-------- Record extracts --------

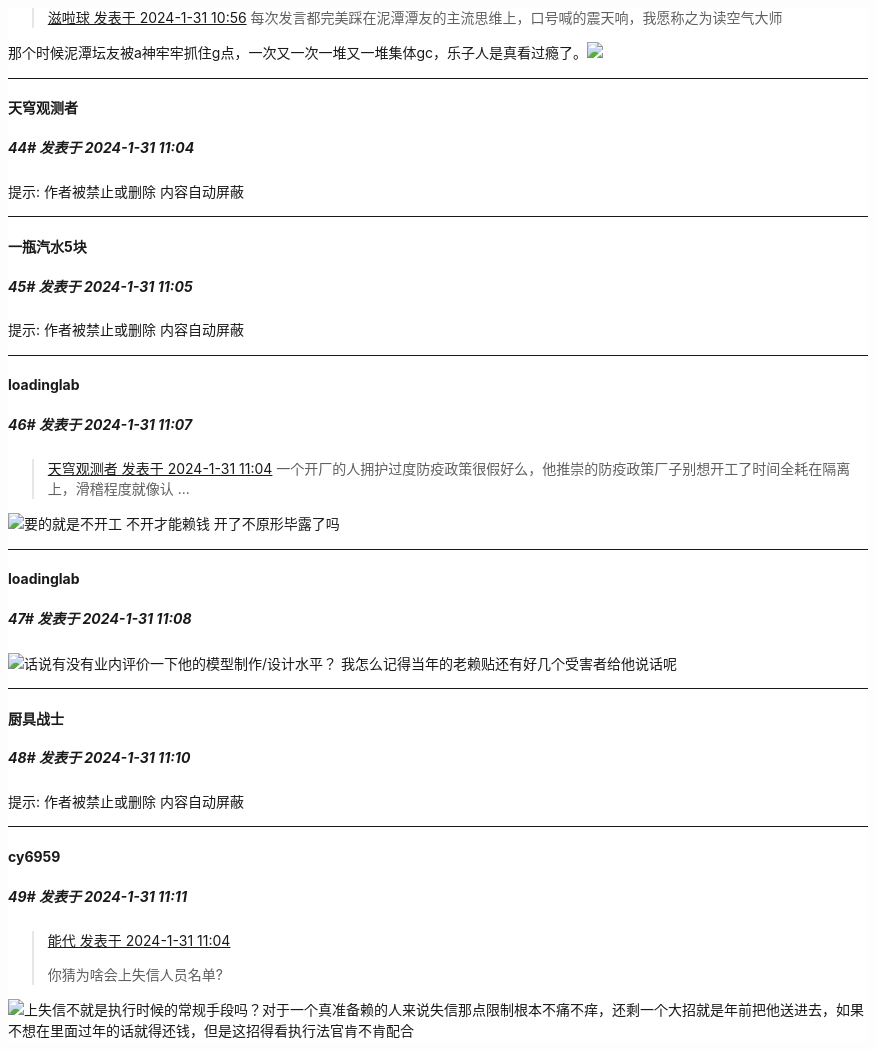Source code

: <blockquote><a href="httphttps://bbs.saraba1st.com/2b/forum.php?mod=redirect&amp;goto=findpost&amp;pid=63837727&amp;ptid=2170265" target="_blank">滋啦球 发表于 2024-1-31 10:56</a>
每次发言都完美踩在泥潭潭友的主流思维上，口号喊的震天响，我愿称之为读空气大师</blockquote>
那个时候泥潭坛友被a神牢牢抓住g点，一次又一次一堆又一堆集体gc，乐子人是真看过瘾了。<img src="https://static.saraba1st.com/image/smiley/face2017/067.png" referrerpolicy="no-referrer">

*****

####  天穹观测者  
##### 44#       发表于 2024-1-31 11:04

提示: 作者被禁止或删除 内容自动屏蔽

*****

####  一瓶汽水5块  
##### 45#       发表于 2024-1-31 11:05

提示: 作者被禁止或删除 内容自动屏蔽

*****

####  loadinglab  
##### 46#       发表于 2024-1-31 11:07

<blockquote><a href="httphttps://bbs.saraba1st.com/2b/forum.php?mod=redirect&amp;goto=findpost&amp;pid=63837852&amp;ptid=2170265" target="_blank">天穹观测者 发表于 2024-1-31 11:04</a>
一个开厂的人拥护过度防疫政策很假好么，他推崇的防疫政策厂子别想开工了时间全耗在隔离上，滑稽程度就像认 ...</blockquote>
<img src="https://static.saraba1st.com/image/smiley/face2017/067.png" referrerpolicy="no-referrer">要的就是不开工 不开才能赖钱 开了不原形毕露了吗

*****

####  loadinglab  
##### 47#       发表于 2024-1-31 11:08

<img src="https://static.saraba1st.com/image/smiley/face2017/067.png" referrerpolicy="no-referrer">话说有没有业内评价一下他的模型制作/设计水平？ 我怎么记得当年的老赖贴还有好几个受害者给他说话呢

*****

####  厨具战士  
##### 48#       发表于 2024-1-31 11:10

提示: 作者被禁止或删除 内容自动屏蔽

*****

####  cy6959  
##### 49#       发表于 2024-1-31 11:11

<blockquote><a href="httphttps://bbs.saraba1st.com/2b/forum.php?mod=redirect&amp;goto=findpost&amp;pid=63837843&amp;ptid=2170265" target="_blank">能代 发表于 2024-1-31 11:04</a>

你猜为啥会上失信人员名单?</blockquote>
<img src="https://static.saraba1st.com/image/smiley/face2017/037.png" referrerpolicy="no-referrer">上失信不就是执行时候的常规手段吗？对于一个真准备赖的人来说失信那点限制根本不痛不痒，还剩一个大招就是年前把他送进去，如果不想在里面过年的话就得还钱，但是这招得看执行法官肯不肯配合
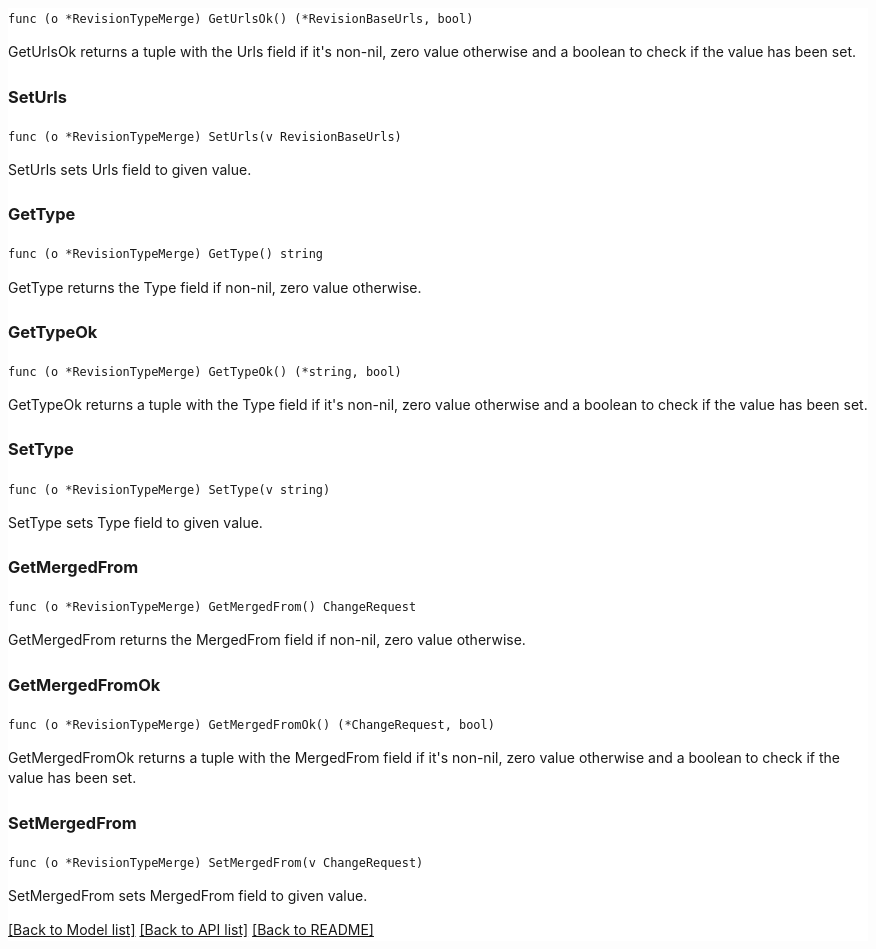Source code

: `func (o *RevisionTypeMerge) GetUrlsOk() (*RevisionBaseUrls, bool)`

GetUrlsOk returns a tuple with the Urls field if it's non-nil, zero value otherwise
and a boolean to check if the value has been set.

### SetUrls

`func (o *RevisionTypeMerge) SetUrls(v RevisionBaseUrls)`

SetUrls sets Urls field to given value.


### GetType

`func (o *RevisionTypeMerge) GetType() string`

GetType returns the Type field if non-nil, zero value otherwise.

### GetTypeOk

`func (o *RevisionTypeMerge) GetTypeOk() (*string, bool)`

GetTypeOk returns a tuple with the Type field if it's non-nil, zero value otherwise
and a boolean to check if the value has been set.

### SetType

`func (o *RevisionTypeMerge) SetType(v string)`

SetType sets Type field to given value.


### GetMergedFrom

`func (o *RevisionTypeMerge) GetMergedFrom() ChangeRequest`

GetMergedFrom returns the MergedFrom field if non-nil, zero value otherwise.

### GetMergedFromOk

`func (o *RevisionTypeMerge) GetMergedFromOk() (*ChangeRequest, bool)`

GetMergedFromOk returns a tuple with the MergedFrom field if it's non-nil, zero value otherwise
and a boolean to check if the value has been set.

### SetMergedFrom

`func (o *RevisionTypeMerge) SetMergedFrom(v ChangeRequest)`

SetMergedFrom sets MergedFrom field to given value.



[[Back to Model list]](../README.md#documentation-for-models) [[Back to API list]](../README.md#documentation-for-api-endpoints) [[Back to README]](../README.md)


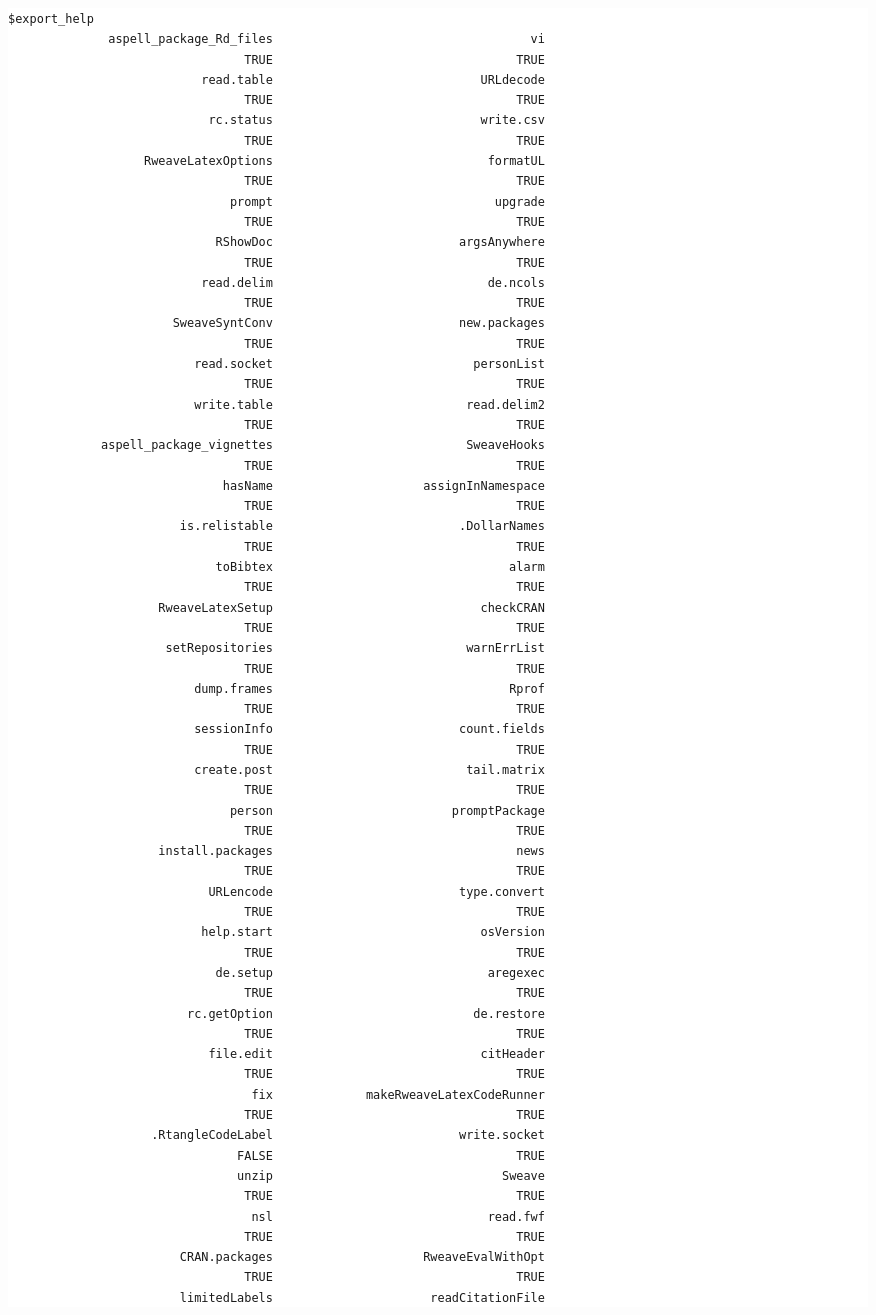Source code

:     $export_help
                  aspell_package_Rd_files                                    vi 
                                     TRUE                                  TRUE 
                               read.table                             URLdecode 
                                     TRUE                                  TRUE 
                                rc.status                             write.csv 
                                     TRUE                                  TRUE 
                       RweaveLatexOptions                              formatUL 
                                     TRUE                                  TRUE 
                                   prompt                               upgrade 
                                     TRUE                                  TRUE 
                                 RShowDoc                          argsAnywhere 
                                     TRUE                                  TRUE 
                               read.delim                              de.ncols 
                                     TRUE                                  TRUE 
                           SweaveSyntConv                          new.packages 
                                     TRUE                                  TRUE 
                              read.socket                            personList 
                                     TRUE                                  TRUE 
                              write.table                           read.delim2 
                                     TRUE                                  TRUE 
                 aspell_package_vignettes                           SweaveHooks 
                                     TRUE                                  TRUE 
                                  hasName                     assignInNamespace 
                                     TRUE                                  TRUE 
                            is.relistable                          .DollarNames 
                                     TRUE                                  TRUE 
                                 toBibtex                                 alarm 
                                     TRUE                                  TRUE 
                         RweaveLatexSetup                             checkCRAN 
                                     TRUE                                  TRUE 
                          setRepositories                           warnErrList 
                                     TRUE                                  TRUE 
                              dump.frames                                 Rprof 
                                     TRUE                                  TRUE 
                              sessionInfo                          count.fields 
                                     TRUE                                  TRUE 
                              create.post                           tail.matrix 
                                     TRUE                                  TRUE 
                                   person                         promptPackage 
                                     TRUE                                  TRUE 
                         install.packages                                  news 
                                     TRUE                                  TRUE 
                                URLencode                          type.convert 
                                     TRUE                                  TRUE 
                               help.start                             osVersion 
                                     TRUE                                  TRUE 
                                 de.setup                              aregexec 
                                     TRUE                                  TRUE 
                             rc.getOption                            de.restore 
                                     TRUE                                  TRUE 
                                file.edit                             citHeader 
                                     TRUE                                  TRUE 
                                      fix             makeRweaveLatexCodeRunner 
                                     TRUE                                  TRUE 
                        .RtangleCodeLabel                          write.socket 
                                    FALSE                                  TRUE 
                                    unzip                                Sweave 
                                     TRUE                                  TRUE 
                                      nsl                              read.fwf 
                                     TRUE                                  TRUE 
                            CRAN.packages                     RweaveEvalWithOpt 
                                     TRUE                                  TRUE 
                            limitedLabels                      readCitationFile 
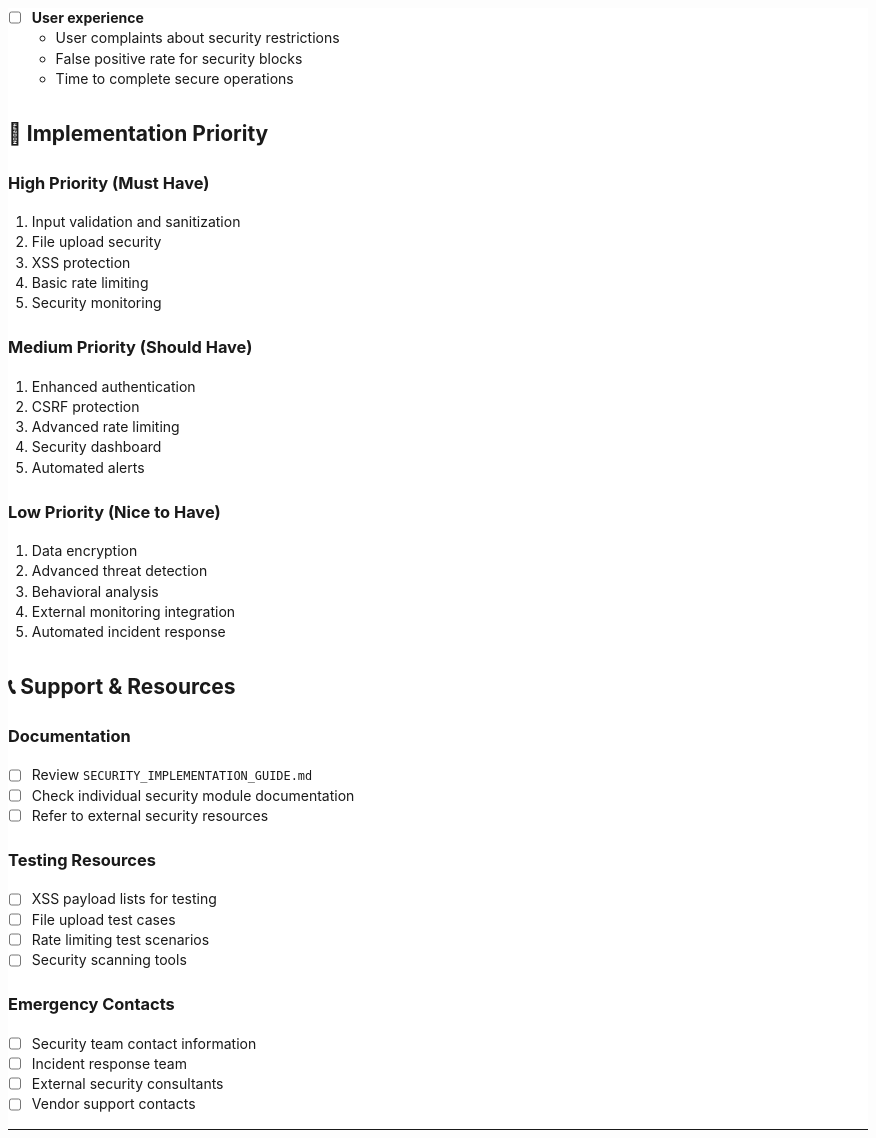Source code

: - [ ] **User experience**
  - User complaints about security restrictions
  - False positive rate for security blocks
  - Time to complete secure operations

## 🎯 Implementation Priority

### High Priority (Must Have)
1. Input validation and sanitization
2. File upload security
3. XSS protection
4. Basic rate limiting
5. Security monitoring

### Medium Priority (Should Have)
1. Enhanced authentication
2. CSRF protection
3. Advanced rate limiting
4. Security dashboard
5. Automated alerts

### Low Priority (Nice to Have)
1. Data encryption
2. Advanced threat detection
3. Behavioral analysis
4. External monitoring integration
5. Automated incident response

## 📞 Support & Resources

### Documentation
- [ ] Review `SECURITY_IMPLEMENTATION_GUIDE.md`
- [ ] Check individual security module documentation
- [ ] Refer to external security resources

### Testing Resources
- [ ] XSS payload lists for testing
- [ ] File upload test cases
- [ ] Rate limiting test scenarios
- [ ] Security scanning tools

### Emergency Contacts
- [ ] Security team contact information
- [ ] Incident response team
- [ ] External security consultants
- [ ] Vendor support contacts

---
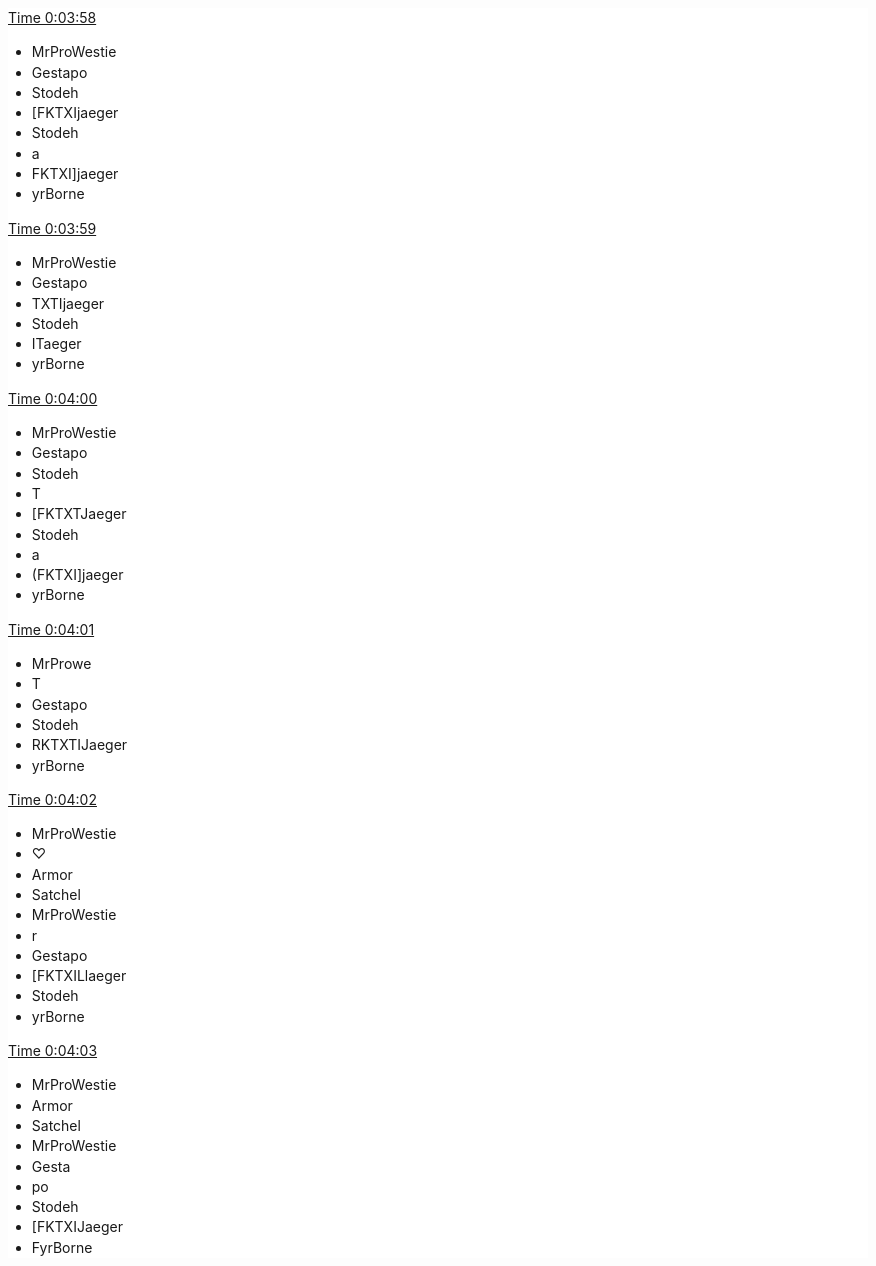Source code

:  [Time 0:03:58](https://youtu.be/_vkW83yGz8I?t=233) 
- MrProWestie 
- Gestapo 
- Stodeh 
- [FKTXIjaeger 
- Stodeh 
- a 
- FKTXI]jaeger 
- yrBorne 

 [Time 0:03:59](https://youtu.be/_vkW83yGz8I?t=234) 
- MrProWestie 
- Gestapo 
- TXTIjaeger 
- Stodeh 
- ITaeger 
- yrBorne 

 [Time 0:04:00](https://youtu.be/_vkW83yGz8I?t=235) 
- MrProWestie 
- Gestapo 
- Stodeh 
- T 
- [FKTXTJaeger 
- Stodeh 
- a 
- (FKTXI]jaeger 
- yrBorne 

 [Time 0:04:01](https://youtu.be/_vkW83yGz8I?t=236) 
- MrProwe 
- T 
- Gestapo 
- Stodeh 
- RKTXTIJaeger 
- yrBorne 

 [Time 0:04:02](https://youtu.be/_vkW83yGz8I?t=237) 
- MrProWestie 
- ♡ 
- Armor 
- Satchel 
- MrProWestie 
- r 
- Gestapo 
- [FKTXILlaeger 
- Stodeh 
- yrBorne 

 [Time 0:04:03](https://youtu.be/_vkW83yGz8I?t=238) 
- MrProWestie 
- Armor 
- Satchel 
- MrProWestie 
- Gesta 
- po 
- Stodeh 
- [FKTXIJaeger 
- FyrBorne 
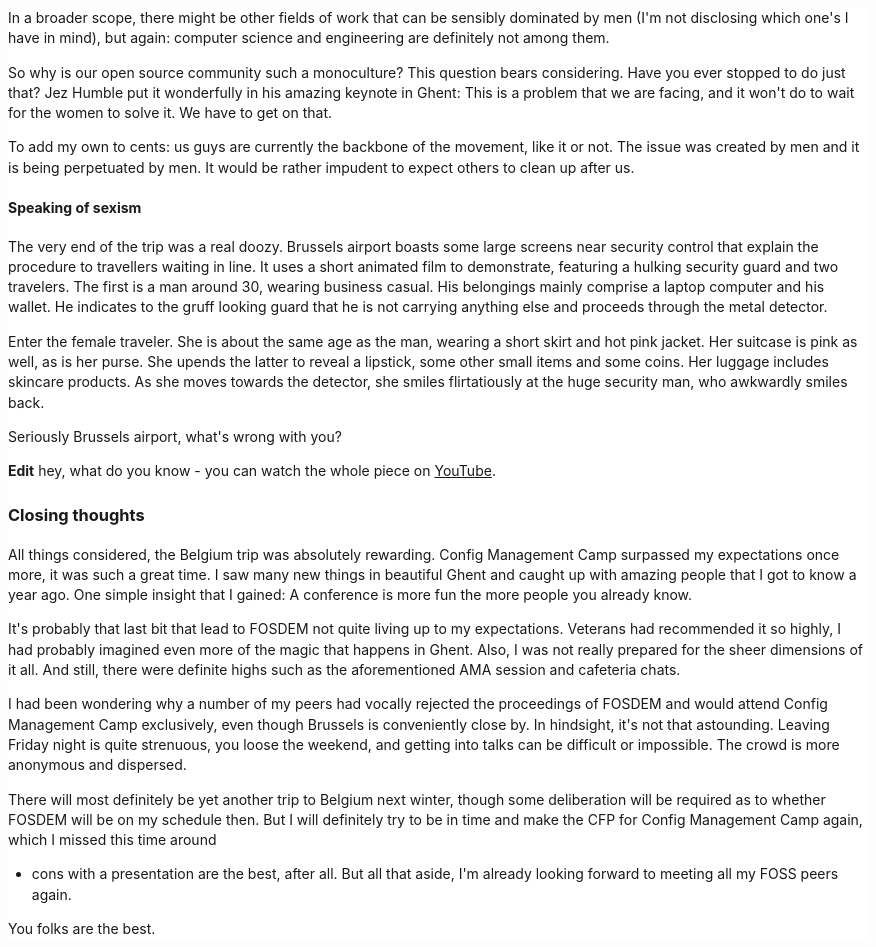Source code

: In a broader scope, there might be other fields of work that can be sensibly dominated by men (I'm not 
disclosing which one's I have in mind), but again: computer science and engineering are 
definitely not among them.

So why is our open source community such a monoculture? This question bears considering. Have you 
ever stopped to do just that? Jez Humble put it wonderfully in his amazing keynote in Ghent: This 
is a problem that we are facing, and it won't do to wait for the women to solve it. We have to 
get on that.

To add my own to cents: us guys are currently the backbone of the movement, like it or not. The 
issue was created by men and it is being perpetuated by men. It would be rather impudent to expect 
others to clean up after us.

#### Speaking of sexism

The very end of the trip was a real doozy. Brussels airport boasts some large screens near
security control that explain the procedure to travellers waiting in line. It uses a short animated 
film to demonstrate, featuring a hulking security guard and two travelers. The first is a man 
around 30, wearing business casual. His belongings mainly comprise a laptop computer and his 
wallet. He indicates to the gruff looking guard that he is not carrying anything else and proceeds 
through the metal detector.

Enter the female traveler. She is about the same age as the man, wearing a short skirt and hot pink 
jacket. Her suitcase is pink as well, as is her purse. She upends the latter to reveal a lipstick, 
some other small items and some coins. Her luggage includes skincare products.
As she moves towards the detector, she smiles flirtatiously 
at the huge security man, who awkwardly smiles back.

Seriously Brussels airport, what's wrong with you?

**Edit** hey, what do you know - you can watch the whole piece on
[YouTube](https://www.youtube.com/watch?v=lP5eZwcn1PY).

### Closing thoughts

All things considered, the Belgium trip was absolutely rewarding. Config Management Camp surpassed 
my expectations once more, it was such a great time. I saw many new things in beautiful Ghent and 
caught up with amazing people that I got to know a year ago. One simple insight that I gained: A 
conference is more fun the more people you already know.

It's probably that last bit that lead to FOSDEM not quite living up to my expectations. Veterans 
had recommended it so highly, I had probably imagined even more of the magic that happens in Ghent. 
Also, I was not really prepared for the sheer dimensions of it all. And still, there were definite 
highs such as the aforementioned AMA session and cafeteria chats.

I had been wondering why a number of my peers had vocally rejected the proceedings of FOSDEM and 
would attend Config Management Camp exclusively, even though Brussels is conveniently close by. In 
hindsight, it's not that astounding. Leaving Friday night is quite strenuous, you loose the 
weekend, and getting into talks can be difficult or impossible. The crowd is more anonymous and 
dispersed.

There will most definitely be yet another trip to Belgium next winter, though some deliberation 
will be required as to whether FOSDEM will be on my schedule then. But I will definitely try to be in 
time and make the CFP for Config Management Camp again, which I missed this time around
- cons with a presentation are the best, after all.
But all that aside, I'm already looking forward to meeting all my FOSS peers again.

You folks are the best.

--------

● **Directive**
Lines to set down from above: the line with "All things considered, the", the line with "It's probably that", and every line between, each exactly as written.

● **Response**
All things considered, the Belgium trip was absolutely rewarding. Config Management Camp surpassed 
my expectations once more, it was such a great time. I saw many new things in beautiful Ghent and 
caught up with amazing people that I got to know a year ago. One simple insight that I gained: A 
conference is more fun the more people you already know.

It's probably that last bit that lead to FOSDEM not quite living up to my expectations. Veterans 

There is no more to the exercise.